Columns

class getml.pipeline.Columns(pipeline, targets, peripheral, data=None)[source]

Container which holds a pipeline’s columns. Columns can be accessed by name, index or with a numpy array. The container supports slicing and is sort- and filterable.

Further, the container holds global methods to request columns’ importances and apply a column selection to data frames provided to the pipeline.

Note:

The container is an iterable.
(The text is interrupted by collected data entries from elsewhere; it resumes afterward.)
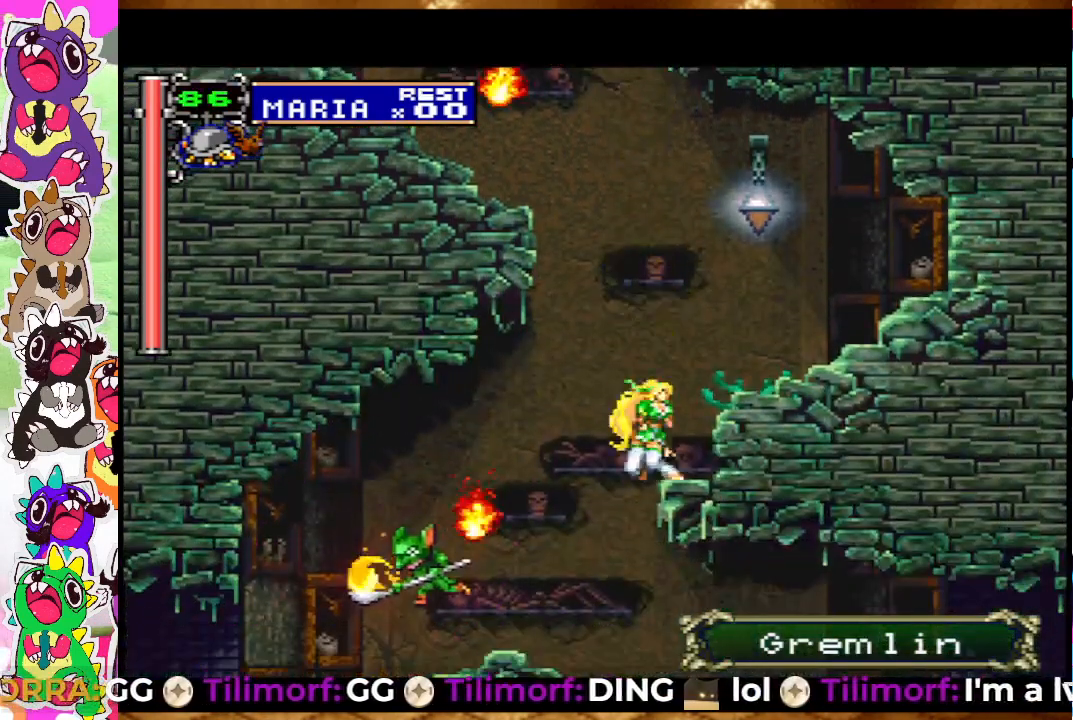
{"buttons": ["DPAD_LEFT"], "left_stick": "center", "right_stick": "center", "events": [[483, "DPAD_LEFT", "down"]]}
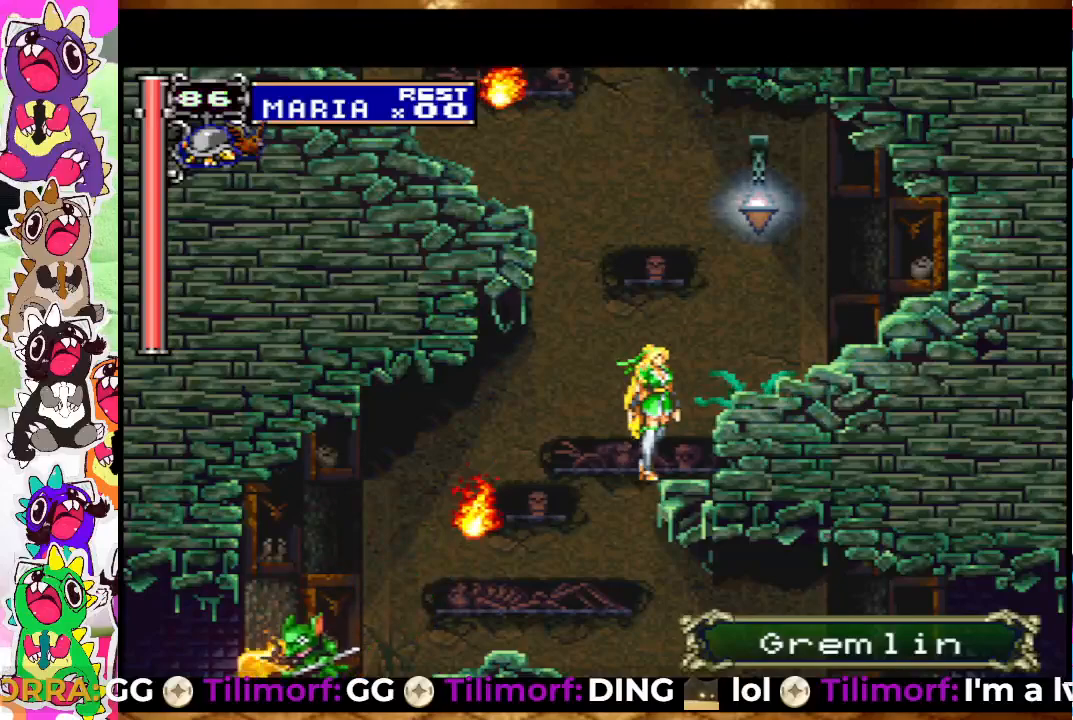
{"buttons": ["DPAD_RIGHT"], "left_stick": "center", "right_stick": "center", "events": [[67, "DPAD_LEFT", "up"], [100, "DPAD_RIGHT", "down"]]}
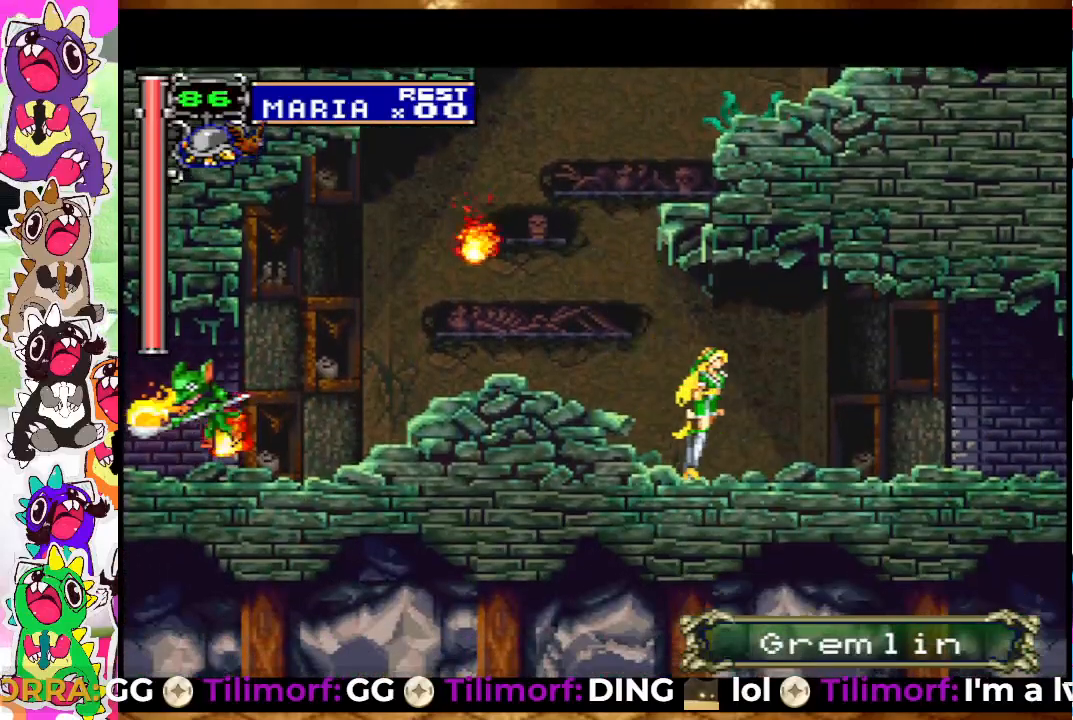
{"buttons": ["DPAD_RIGHT"], "left_stick": "center", "right_stick": "center", "events": []}
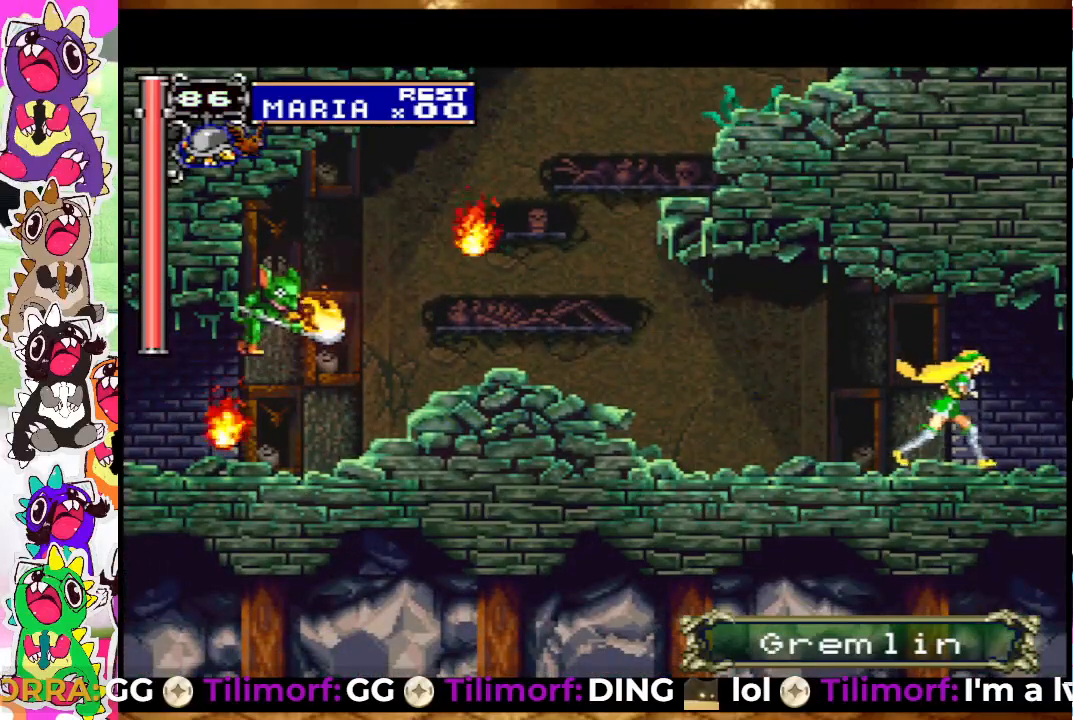
{"buttons": [], "left_stick": "center", "right_stick": "center", "events": [[417, "DPAD_RIGHT", "up"]]}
So, in addition to filter() you can also use python list comprehensions for filtering.

Example:

all_my_columns = my_pipeline.columns

first_column = my_pipeline.columns[0]

all_but_last_10_columns = my_pipeline.columns[:-10]

important_columns = [column for column in my_pipeline.columns if column.importance > 0.1]

names, importances = my_pipeline.columns.importances()

# Sets all categorical and numerical columns that are not
# in the top 20% to unused.
my_pipeline.columns.select(
    population_table,
    peripheral_tables,
    share_selected_columns=0.2
)

Methods

filter(conditional)

Filters the columns container.

importances([target_num, sort])

Returns the data for the column importances.

select(population_table[, …])

Sets all categorical or numerical columns that are not sufficiently important to unused.

sort([by, key, descending])

Sorts the Columns container.

to_pandas()

Returns all information related to the columns in a pandas data frame.

Attributes

names

Holds the names of a Pipeline’s columns.